» **SHORT TASK**
Reproduce the comment thread word for word, everything from "I have fallen" down to "sharing your story.".

+++ SOURCE

For more information on Five Minute Friday, check out the Five Minute Friday website
Beautiful Shauna!
I have fallen in the trap countless, yes, countless times. Just in the past year, and my kids are 37 and 24, I have chosen to just let them live their lives, and that has released me from the shame of their choices. Neither are walking in the way of the Lord, in spite of the values and God-fearing ways they have been steeped in and taught since birth. It is a great time for your book, a timely time for those who are raising young children and those who fight these internal battles with their own issues of parenting. I can’t go back and do anything different, and I have to accept the fact that what was done was done in the light I had at the time. Thank you for this. #20 on fmf
Hi Mary, thanks so much for sharing your story.
I ❤️ this: “I have to accept the fact that what was done was done in the light I had at the time.“ That’s it—So true! We did the best we could with the light we had! Thank you!
Heading over to read your post too. Have a fantastic week!☀️
As a mom of small kids this is a daily battle! Especially when out on the town, shopping or eating out. The more times I experience the tantrums in pu lic the more I realise how they choose their behavior, and I can just respond to it with consistent, loving rebuke.
I love it that you share your life with us, you’re real and honest and it helps us all to feel like we’re normal and not alone in the struggles of motherhood.
Ahhhh, sweet Kim. You ARE a good mommy to those wonderful boys. And no, you are not alone in this. This is such a good reminder to “STAY CONNECTED TO YOUR TRIBE!” Mothering is always easier when we do it together! I love you and believe in you so much!

++++++
+++ RECORDS PROVIDED

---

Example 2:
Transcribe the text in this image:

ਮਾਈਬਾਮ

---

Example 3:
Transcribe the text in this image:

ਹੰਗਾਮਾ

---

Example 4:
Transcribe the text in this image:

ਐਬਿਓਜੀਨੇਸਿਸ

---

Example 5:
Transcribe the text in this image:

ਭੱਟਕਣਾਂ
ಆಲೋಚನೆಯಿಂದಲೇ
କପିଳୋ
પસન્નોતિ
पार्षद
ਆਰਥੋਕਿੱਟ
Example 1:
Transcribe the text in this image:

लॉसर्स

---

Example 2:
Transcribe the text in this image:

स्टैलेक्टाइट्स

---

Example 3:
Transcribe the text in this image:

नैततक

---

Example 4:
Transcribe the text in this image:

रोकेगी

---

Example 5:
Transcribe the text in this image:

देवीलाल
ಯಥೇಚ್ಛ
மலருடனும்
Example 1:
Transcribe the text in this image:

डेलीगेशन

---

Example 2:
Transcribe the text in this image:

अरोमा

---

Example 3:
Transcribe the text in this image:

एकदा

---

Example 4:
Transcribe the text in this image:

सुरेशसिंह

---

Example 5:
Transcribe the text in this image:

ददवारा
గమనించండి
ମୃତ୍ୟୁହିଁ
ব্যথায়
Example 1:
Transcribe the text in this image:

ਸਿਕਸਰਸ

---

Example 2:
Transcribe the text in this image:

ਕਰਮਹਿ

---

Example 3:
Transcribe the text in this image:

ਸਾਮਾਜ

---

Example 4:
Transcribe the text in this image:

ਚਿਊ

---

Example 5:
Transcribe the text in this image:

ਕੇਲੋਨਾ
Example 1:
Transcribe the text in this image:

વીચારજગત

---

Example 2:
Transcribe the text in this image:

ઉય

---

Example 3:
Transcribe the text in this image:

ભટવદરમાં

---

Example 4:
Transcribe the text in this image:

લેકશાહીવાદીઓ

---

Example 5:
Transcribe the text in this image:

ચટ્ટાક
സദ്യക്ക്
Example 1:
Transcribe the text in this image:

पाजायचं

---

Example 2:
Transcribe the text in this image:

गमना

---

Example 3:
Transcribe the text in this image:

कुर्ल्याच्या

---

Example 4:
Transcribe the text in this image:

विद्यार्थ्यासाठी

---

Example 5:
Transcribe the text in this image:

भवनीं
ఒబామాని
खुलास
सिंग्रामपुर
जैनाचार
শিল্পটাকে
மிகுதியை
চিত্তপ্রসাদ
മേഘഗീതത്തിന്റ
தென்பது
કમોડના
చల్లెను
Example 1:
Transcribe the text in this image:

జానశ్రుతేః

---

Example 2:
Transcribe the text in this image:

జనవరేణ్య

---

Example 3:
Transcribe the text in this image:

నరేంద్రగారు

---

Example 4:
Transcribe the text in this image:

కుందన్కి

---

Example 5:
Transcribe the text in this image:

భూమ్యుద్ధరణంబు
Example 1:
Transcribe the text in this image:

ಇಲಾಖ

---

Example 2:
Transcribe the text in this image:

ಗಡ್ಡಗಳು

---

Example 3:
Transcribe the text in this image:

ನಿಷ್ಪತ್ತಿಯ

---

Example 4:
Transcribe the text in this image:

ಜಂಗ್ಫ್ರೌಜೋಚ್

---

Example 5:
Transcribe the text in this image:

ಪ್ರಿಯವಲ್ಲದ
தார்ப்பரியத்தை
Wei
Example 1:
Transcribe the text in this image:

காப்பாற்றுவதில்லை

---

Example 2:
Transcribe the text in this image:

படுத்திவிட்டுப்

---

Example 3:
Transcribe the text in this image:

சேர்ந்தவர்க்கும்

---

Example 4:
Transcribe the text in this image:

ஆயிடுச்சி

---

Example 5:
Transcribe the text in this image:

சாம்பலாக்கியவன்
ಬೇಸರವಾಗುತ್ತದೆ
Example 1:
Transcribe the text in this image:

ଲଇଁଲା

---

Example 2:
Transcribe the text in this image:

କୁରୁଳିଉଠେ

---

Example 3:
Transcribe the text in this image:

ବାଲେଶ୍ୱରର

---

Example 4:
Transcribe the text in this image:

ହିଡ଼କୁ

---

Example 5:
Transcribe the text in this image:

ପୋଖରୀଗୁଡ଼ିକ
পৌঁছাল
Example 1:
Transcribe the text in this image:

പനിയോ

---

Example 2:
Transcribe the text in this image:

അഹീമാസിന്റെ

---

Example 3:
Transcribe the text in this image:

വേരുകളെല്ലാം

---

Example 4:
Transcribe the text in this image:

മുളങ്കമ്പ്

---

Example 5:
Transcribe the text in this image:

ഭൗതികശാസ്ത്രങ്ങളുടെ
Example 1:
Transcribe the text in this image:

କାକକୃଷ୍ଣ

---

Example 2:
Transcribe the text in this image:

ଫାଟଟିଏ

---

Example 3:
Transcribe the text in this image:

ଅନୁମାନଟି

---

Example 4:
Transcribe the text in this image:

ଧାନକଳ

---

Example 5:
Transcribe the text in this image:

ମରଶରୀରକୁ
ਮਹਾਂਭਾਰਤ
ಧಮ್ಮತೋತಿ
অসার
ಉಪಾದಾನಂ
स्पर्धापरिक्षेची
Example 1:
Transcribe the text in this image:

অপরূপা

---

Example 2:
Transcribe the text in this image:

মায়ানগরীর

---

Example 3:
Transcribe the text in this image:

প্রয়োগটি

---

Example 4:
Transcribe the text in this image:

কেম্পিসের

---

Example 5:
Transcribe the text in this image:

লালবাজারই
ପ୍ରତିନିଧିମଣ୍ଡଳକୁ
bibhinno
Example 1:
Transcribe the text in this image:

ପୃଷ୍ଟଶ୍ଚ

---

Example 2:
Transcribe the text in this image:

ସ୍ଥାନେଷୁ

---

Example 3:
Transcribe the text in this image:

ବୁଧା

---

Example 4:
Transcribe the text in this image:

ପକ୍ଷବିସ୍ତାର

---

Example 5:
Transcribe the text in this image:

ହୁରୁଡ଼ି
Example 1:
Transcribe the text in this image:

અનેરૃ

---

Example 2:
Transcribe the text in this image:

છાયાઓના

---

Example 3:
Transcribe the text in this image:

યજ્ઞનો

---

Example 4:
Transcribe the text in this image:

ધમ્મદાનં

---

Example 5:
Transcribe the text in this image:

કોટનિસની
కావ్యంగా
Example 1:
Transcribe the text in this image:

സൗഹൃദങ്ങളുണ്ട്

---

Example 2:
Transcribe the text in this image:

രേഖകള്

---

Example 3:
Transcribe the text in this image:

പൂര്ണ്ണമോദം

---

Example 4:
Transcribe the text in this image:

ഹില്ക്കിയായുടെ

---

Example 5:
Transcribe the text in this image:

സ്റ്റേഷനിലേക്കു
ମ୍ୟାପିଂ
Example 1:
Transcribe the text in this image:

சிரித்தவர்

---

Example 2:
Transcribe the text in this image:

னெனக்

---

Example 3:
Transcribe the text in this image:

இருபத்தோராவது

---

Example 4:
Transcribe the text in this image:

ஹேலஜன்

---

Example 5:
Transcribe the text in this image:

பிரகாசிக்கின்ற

++++++

» **THE REPLY**
I have fallen in the trap countless, yes, countless times. Just in the past year, and my kids are 37 and 24, I have chosen to just let them live their lives, and that has released me from the shame of their choices. Neither are walking in the way of the Lord, in spite of the values and God-fearing ways they have been steeped in and taught since birth. It is a great time for your book, a timely time for those who are raising young children and those who fight these internal battles with their own issues of parenting. I can’t go back and do anything different, and I have to accept the fact that what was done was done in the light I had at the time. Thank you for this. #20 on fmf
Hi Mary, thanks so much for sharing your story.